[Source data]
-- Opening Marker --

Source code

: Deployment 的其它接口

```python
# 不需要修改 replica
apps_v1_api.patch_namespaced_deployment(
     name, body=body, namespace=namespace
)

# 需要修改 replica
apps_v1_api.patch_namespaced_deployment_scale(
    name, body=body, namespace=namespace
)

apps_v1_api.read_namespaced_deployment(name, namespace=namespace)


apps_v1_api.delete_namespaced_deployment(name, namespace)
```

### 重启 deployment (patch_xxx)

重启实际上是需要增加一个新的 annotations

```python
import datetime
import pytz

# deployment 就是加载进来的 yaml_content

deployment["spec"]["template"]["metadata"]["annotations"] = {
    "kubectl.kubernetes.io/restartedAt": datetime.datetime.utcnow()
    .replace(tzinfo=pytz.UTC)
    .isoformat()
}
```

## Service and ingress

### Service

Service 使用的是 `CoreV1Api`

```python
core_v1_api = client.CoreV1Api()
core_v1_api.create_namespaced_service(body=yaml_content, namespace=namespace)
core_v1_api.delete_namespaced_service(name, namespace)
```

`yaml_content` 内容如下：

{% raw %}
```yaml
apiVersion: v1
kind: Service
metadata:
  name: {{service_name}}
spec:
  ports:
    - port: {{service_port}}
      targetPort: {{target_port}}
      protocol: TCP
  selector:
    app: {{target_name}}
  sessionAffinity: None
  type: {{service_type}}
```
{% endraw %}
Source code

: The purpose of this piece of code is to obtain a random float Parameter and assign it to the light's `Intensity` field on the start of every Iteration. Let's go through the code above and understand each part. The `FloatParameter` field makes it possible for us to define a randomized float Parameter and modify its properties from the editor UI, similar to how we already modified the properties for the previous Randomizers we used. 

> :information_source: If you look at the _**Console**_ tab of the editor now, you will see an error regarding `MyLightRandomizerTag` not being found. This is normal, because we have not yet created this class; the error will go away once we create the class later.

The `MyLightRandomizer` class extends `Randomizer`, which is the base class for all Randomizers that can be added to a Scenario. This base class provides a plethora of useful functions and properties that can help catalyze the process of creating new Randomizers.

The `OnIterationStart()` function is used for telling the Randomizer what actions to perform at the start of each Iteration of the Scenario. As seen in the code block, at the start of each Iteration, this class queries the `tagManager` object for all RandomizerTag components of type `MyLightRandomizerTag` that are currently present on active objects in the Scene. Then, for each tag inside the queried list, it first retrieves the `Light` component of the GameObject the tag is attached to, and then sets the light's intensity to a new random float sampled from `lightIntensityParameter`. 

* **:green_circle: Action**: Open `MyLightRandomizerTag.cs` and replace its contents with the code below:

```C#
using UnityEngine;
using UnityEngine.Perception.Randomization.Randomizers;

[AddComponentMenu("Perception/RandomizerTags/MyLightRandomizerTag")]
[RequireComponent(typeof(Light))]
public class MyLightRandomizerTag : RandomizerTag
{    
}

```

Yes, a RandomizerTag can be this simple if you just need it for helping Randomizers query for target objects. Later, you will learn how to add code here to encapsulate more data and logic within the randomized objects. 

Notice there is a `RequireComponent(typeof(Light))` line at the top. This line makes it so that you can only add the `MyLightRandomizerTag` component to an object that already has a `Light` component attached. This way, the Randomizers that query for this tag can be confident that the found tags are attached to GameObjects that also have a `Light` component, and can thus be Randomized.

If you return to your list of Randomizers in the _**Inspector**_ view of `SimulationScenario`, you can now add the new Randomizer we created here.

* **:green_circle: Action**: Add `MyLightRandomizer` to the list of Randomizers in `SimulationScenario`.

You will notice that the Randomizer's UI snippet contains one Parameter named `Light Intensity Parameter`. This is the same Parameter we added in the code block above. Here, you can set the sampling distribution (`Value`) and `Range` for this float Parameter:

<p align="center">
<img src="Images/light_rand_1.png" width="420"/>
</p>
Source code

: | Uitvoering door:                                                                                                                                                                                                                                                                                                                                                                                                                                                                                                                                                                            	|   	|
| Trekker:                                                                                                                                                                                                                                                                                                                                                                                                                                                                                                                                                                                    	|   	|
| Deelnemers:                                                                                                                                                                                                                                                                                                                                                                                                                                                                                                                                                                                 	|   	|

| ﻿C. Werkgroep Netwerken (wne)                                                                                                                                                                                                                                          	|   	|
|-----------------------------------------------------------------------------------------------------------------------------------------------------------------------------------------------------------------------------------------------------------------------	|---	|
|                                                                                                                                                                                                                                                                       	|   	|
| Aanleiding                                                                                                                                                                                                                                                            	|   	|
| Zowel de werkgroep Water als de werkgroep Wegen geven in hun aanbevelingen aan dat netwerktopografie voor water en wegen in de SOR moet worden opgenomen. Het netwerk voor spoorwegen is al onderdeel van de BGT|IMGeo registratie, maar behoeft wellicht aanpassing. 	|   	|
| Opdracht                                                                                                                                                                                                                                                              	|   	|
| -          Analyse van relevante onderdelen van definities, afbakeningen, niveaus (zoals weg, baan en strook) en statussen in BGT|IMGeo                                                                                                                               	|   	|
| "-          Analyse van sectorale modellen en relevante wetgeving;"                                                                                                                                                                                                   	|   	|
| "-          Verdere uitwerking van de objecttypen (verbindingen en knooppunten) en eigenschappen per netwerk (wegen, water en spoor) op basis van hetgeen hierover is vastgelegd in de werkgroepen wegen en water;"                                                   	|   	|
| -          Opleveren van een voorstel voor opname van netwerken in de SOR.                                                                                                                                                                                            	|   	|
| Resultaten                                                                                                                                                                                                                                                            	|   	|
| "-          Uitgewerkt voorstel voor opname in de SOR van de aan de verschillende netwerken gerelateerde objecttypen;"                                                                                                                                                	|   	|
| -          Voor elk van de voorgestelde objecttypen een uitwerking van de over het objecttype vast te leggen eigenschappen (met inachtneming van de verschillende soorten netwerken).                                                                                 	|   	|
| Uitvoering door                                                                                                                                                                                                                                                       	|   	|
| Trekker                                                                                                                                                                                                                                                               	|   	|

-- Closing Marker --

#### Your assignment
Type the data again exactly. Leave nothing out.

#### Response
Source code

: Deployment 的其它接口

```python
# 不需要修改 replica
apps_v1_api.patch_namespaced_deployment(
     name, body=body, namespace=namespace
)

# 需要修改 replica
apps_v1_api.patch_namespaced_deployment_scale(
    name, body=body, namespace=namespace
)

apps_v1_api.read_namespaced_deployment(name, namespace=namespace)


apps_v1_api.delete_namespaced_deployment(name, namespace)
```

### 重启 deployment (patch_xxx)

重启实际上是需要增加一个新的 annotations

```python
import datetime
import pytz

# deployment 就是加载进来的 yaml_content

deployment["spec"]["template"]["metadata"]["annotations"] = {
    "kubectl.kubernetes.io/restartedAt": datetime.datetime.utcnow()
    .replace(tzinfo=pytz.UTC)
    .isoformat()
}
```

## Service and ingress

### Service

Service 使用的是 `CoreV1Api`

```python
core_v1_api = client.CoreV1Api()
core_v1_api.create_namespaced_service(body=yaml_content, namespace=namespace)
core_v1_api.delete_namespaced_service(name, namespace)
```

`yaml_content` 内容如下：

{% raw %}
```yaml
apiVersion: v1
kind: Service
metadata:
  name: {{service_name}}
spec:
  ports:
    - port: {{service_port}}
      targetPort: {{target_port}}
      protocol: TCP
  selector:
    app: {{target_name}}
  sessionAffinity: None
  type: {{service_type}}
```
{% endraw %}
Source code

: The purpose of this piece of code is to obtain a random float Parameter and assign it to the light's `Intensity` field on the start of every Iteration. Let's go through the code above and understand each part. The `FloatParameter` field makes it possible for us to define a randomized float Parameter and modify its properties from the editor UI, similar to how we already modified the properties for the previous Randomizers we used. 

> :information_source: If you look at the _**Console**_ tab of the editor now, you will see an error regarding `MyLightRandomizerTag` not being found. This is normal, because we have not yet created this class; the error will go away once we create the class later.

The `MyLightRandomizer` class extends `Randomizer`, which is the base class for all Randomizers that can be added to a Scenario. This base class provides a plethora of useful functions and properties that can help catalyze the process of creating new Randomizers.

The `OnIterationStart()` function is used for telling the Randomizer what actions to perform at the start of each Iteration of the Scenario. As seen in the code block, at the start of each Iteration, this class queries the `tagManager` object for all RandomizerTag components of type `MyLightRandomizerTag` that are currently present on active objects in the Scene. Then, for each tag inside the queried list, it first retrieves the `Light` component of the GameObject the tag is attached to, and then sets the light's intensity to a new random float sampled from `lightIntensityParameter`. 

* **:green_circle: Action**: Open `MyLightRandomizerTag.cs` and replace its contents with the code below:

```C#
using UnityEngine;
using UnityEngine.Perception.Randomization.Randomizers;

[AddComponentMenu("Perception/RandomizerTags/MyLightRandomizerTag")]
[RequireComponent(typeof(Light))]
public class MyLightRandomizerTag : RandomizerTag
{    
}

```

Yes, a RandomizerTag can be this simple if you just need it for helping Randomizers query for target objects. Later, you will learn how to add code here to encapsulate more data and logic within the randomized objects. 

Notice there is a `RequireComponent(typeof(Light))` line at the top. This line makes it so that you can only add the `MyLightRandomizerTag` component to an object that already has a `Light` component attached. This way, the Randomizers that query for this tag can be confident that the found tags are attached to GameObjects that also have a `Light` component, and can thus be Randomized.

If you return to your list of Randomizers in the _**Inspector**_ view of `SimulationScenario`, you can now add the new Randomizer we created here.

* **:green_circle: Action**: Add `MyLightRandomizer` to the list of Randomizers in `SimulationScenario`.

You will notice that the Randomizer's UI snippet contains one Parameter named `Light Intensity Parameter`. This is the same Parameter we added in the code block above. Here, you can set the sampling distribution (`Value`) and `Range` for this float Parameter:

<p align="center">
<img src="Images/light_rand_1.png" width="420"/>
</p>
Source code

: | Uitvoering door:                                                                                                                                                                                                                                                                                                                                                                                                                                                                                                                                                                            	|   	|
| Trekker:                                                                                                                                                                                                                                                                                                                                                                                                                                                                                                                                                                                    	|   	|
| Deelnemers:                                                                                                                                                                                                                                                                                                                                                                                                                                                                                                                                                                                 	|   	|

| ﻿C. Werkgroep Netwerken (wne)                                                                                                                                                                                                                                          	|   	|
|-----------------------------------------------------------------------------------------------------------------------------------------------------------------------------------------------------------------------------------------------------------------------	|---	|
|                                                                                                                                                                                                                                                                       	|   	|
| Aanleiding                                                                                                                                                                                                                                                            	|   	|
| Zowel de werkgroep Water als de werkgroep Wegen geven in hun aanbevelingen aan dat netwerktopografie voor water en wegen in de SOR moet worden opgenomen. Het netwerk voor spoorwegen is al onderdeel van de BGT|IMGeo registratie, maar behoeft wellicht aanpassing. 	|   	|
| Opdracht                                                                                                                                                                                                                                                              	|   	|
| -          Analyse van relevante onderdelen van definities, afbakeningen, niveaus (zoals weg, baan en strook) en statussen in BGT|IMGeo                                                                                                                               	|   	|
| "-          Analyse van sectorale modellen en relevante wetgeving;"                                                                                                                                                                                                   	|   	|
| "-          Verdere uitwerking van de objecttypen (verbindingen en knooppunten) en eigenschappen per netwerk (wegen, water en spoor) op basis van hetgeen hierover is vastgelegd in de werkgroepen wegen en water;"                                                   	|   	|
| -          Opleveren van een voorstel voor opname van netwerken in de SOR.                                                                                                                                                                                            	|   	|
| Resultaten                                                                                                                                                                                                                                                            	|   	|
| "-          Uitgewerkt voorstel voor opname in de SOR van de aan de verschillende netwerken gerelateerde objecttypen;"                                                                                                                                                	|   	|
| -          Voor elk van de voorgestelde objecttypen een uitwerking van de over het objecttype vast te leggen eigenschappen (met inachtneming van de verschillende soorten netwerken).                                                                                 	|   	|
| Uitvoering door                                                                                                                                                                                                                                                       	|   	|
| Trekker                                                                                                                                                                                                                                                               	|   	|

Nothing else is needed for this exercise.